Let $g, g_n \in L^2 (\Omega)$ too and $g_n \rightharpoonup g$ in $L^2 (\Omega)$
(weak convergence). Then $f_n g_n, fg \in L^2 (\Omega)$ and
$$ f_n g_n \rightharpoonup fg \text{ in } L^2 (\Omega) . $$
Attempt at solution: The first statements are trivial because all $f_n$ are essentially bounded. Therefore these are elements of the dual $L^2$ and we may indeed attempt to
show weak convergence. To this end we take $\psi \in L^2 (\Omega)$ arbitrarily
and try to estimate
$$ \int_{\Omega} g_n f_n \psi – gf \psi d x = \underbrace{\int_{\Omega}
(g_n f_n \psi – gf_n \psi) d x}_{= : A_n} + \underbrace{\int_{\Omega}
(gf_n \psi – gf \psi) d x}_{= : B_n} . $$
On the one hand
$$ A_n \leqslant M \int_{\Omega} (g_n \psi – g \psi) d x \rightarrow 0
\text{ because } g_n \rightharpoonup g \text{ in } L^2 (\Omega) . $$
On the other, using Hölder's inequality (again,
$f_n \psi, f \psi \in L^2$ thanks to the uniform boundedness of $f_n$):
$$ B_n \leqslant \int_{\Omega} G (f_n \psi – f \psi) d x \leqslant \| g
\|_{L^2} \left( \int_{\Omega} | f_n \psi – f \psi |^2 d x \right)^{1
/ 2} . $$
But I don't know how to estimate the last integral.

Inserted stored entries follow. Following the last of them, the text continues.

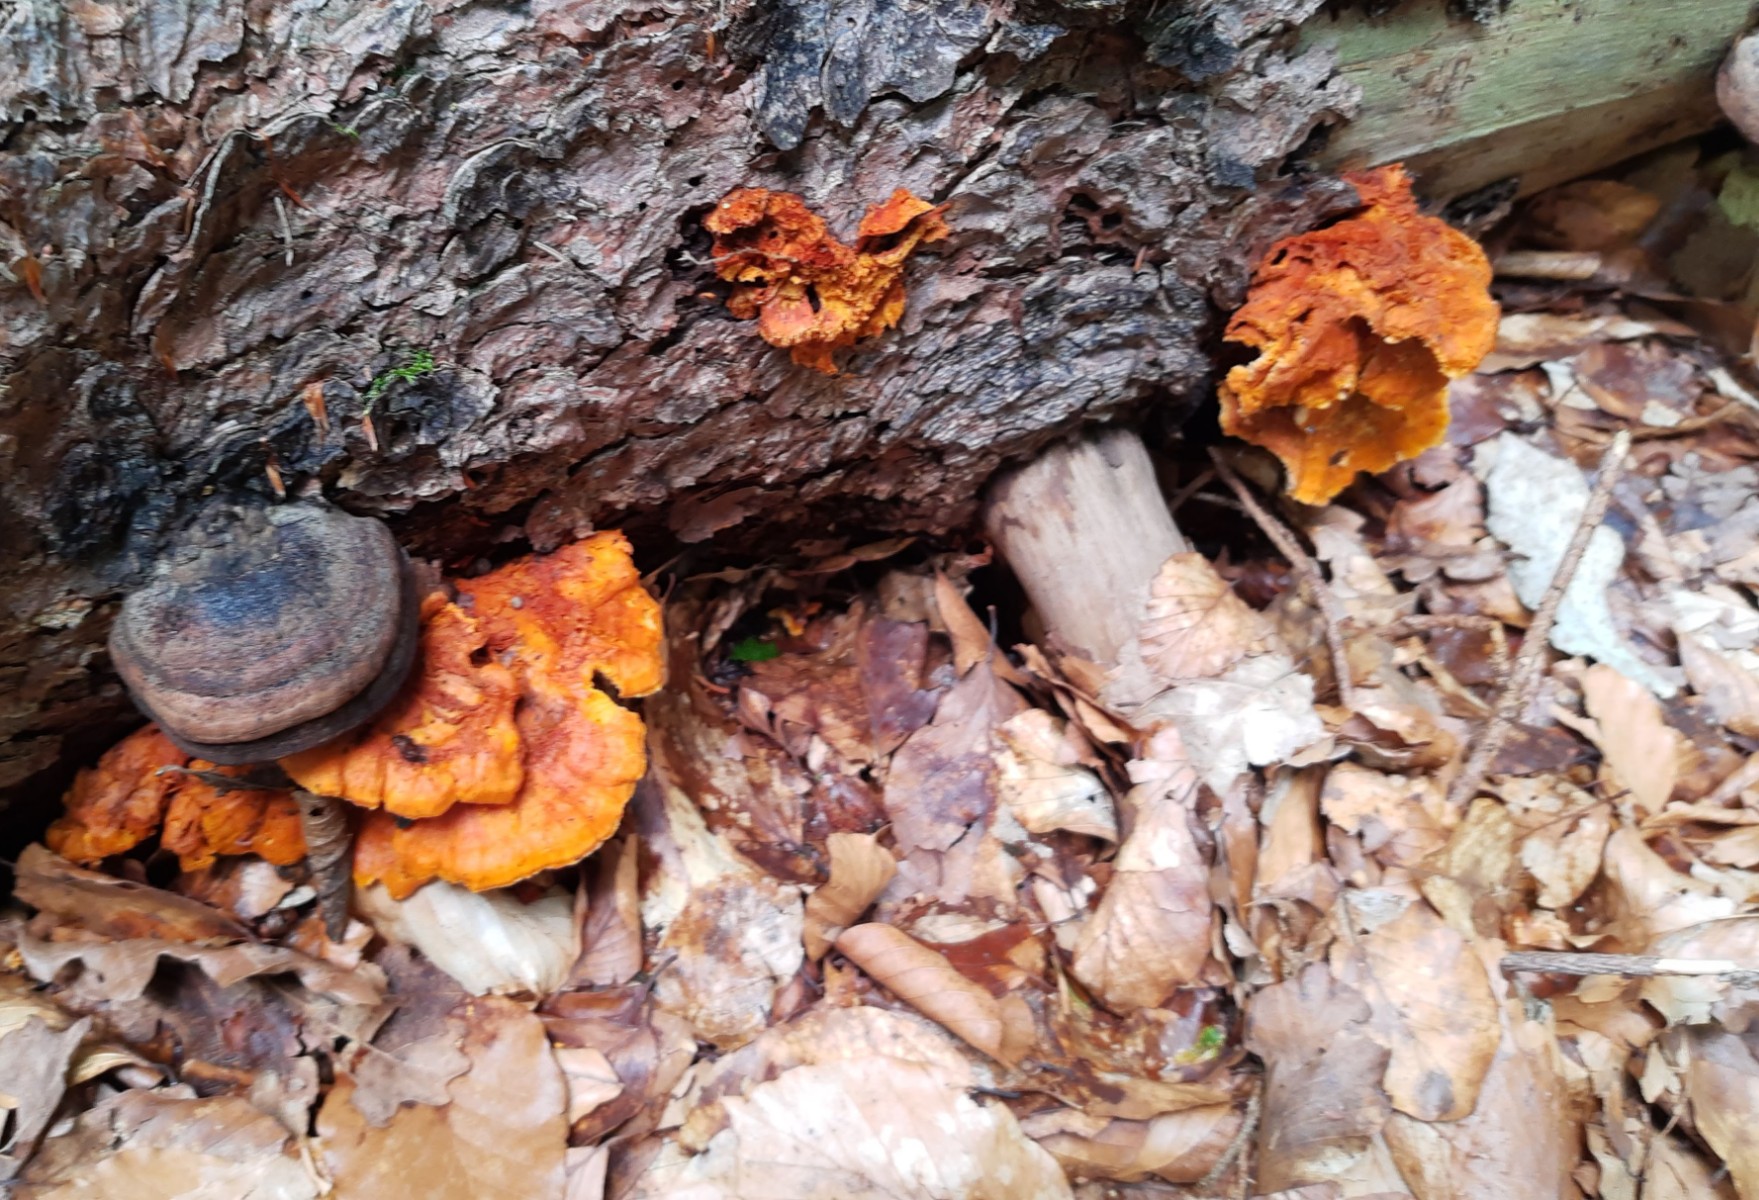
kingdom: Fungi
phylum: Basidiomycota
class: Agaricomycetes
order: Polyporales
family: Pycnoporellaceae
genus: Pycnoporellus
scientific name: Pycnoporellus fulgens
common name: flammeporesvamp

I tried splitting the domain of integration and using the convergence in measure, but to no avail. I've also tried skipping the use of Hölder, and using that a subsequence $f_{n_k}$ converges a.e. to $f$, but then I get the bound for this subsequence…
Ideas? Solutions?
Best Answer
There is a problem in the bound of $A_n$; there should be absolute values in the integral hence we cannot use directly weak convergence assumption.
However, we may write $$\tag{1}\int_{\Omega}(g_nf_n\psi-gf\psi)dx=\int_\Omega g_n(f_n-f)\psi dx+\int_{\Omega}(g_nf\psi-gf\psi)dx.$$ Since $f\phi\in\mathbb L^2$, using weak convergence definition with this function we obtain that $$\tag{2}\lim_{n\to+\infty}\int_{\Omega}(g_nf\psi-gf\psi)dx=0.$$ Notice that using Cauchy-Schwarz inequality, $$\left|\int_\Omega g_n(f_n-f)\psi dx\right|^2\leqslant \lVert g_n\rVert_2^2 \int_{\Omega}|f_n-f|^2|\psi|^2dx.$$ Since $(g_n)_{n\geqslant 1}$ is weakly convergent, it's in particular bounded in $\mathbb L^2$. By the version of dominated convergence theorem with convergence in measure, we obtain $$\tag{3}\lim_{n\to +\infty}\int_\Omega g_n(f_n-f)\psi dx=0.$$ Combining (1), (2) and (3), we get $f_ng_n\to fg$ weakly in $\mathbb L^2$.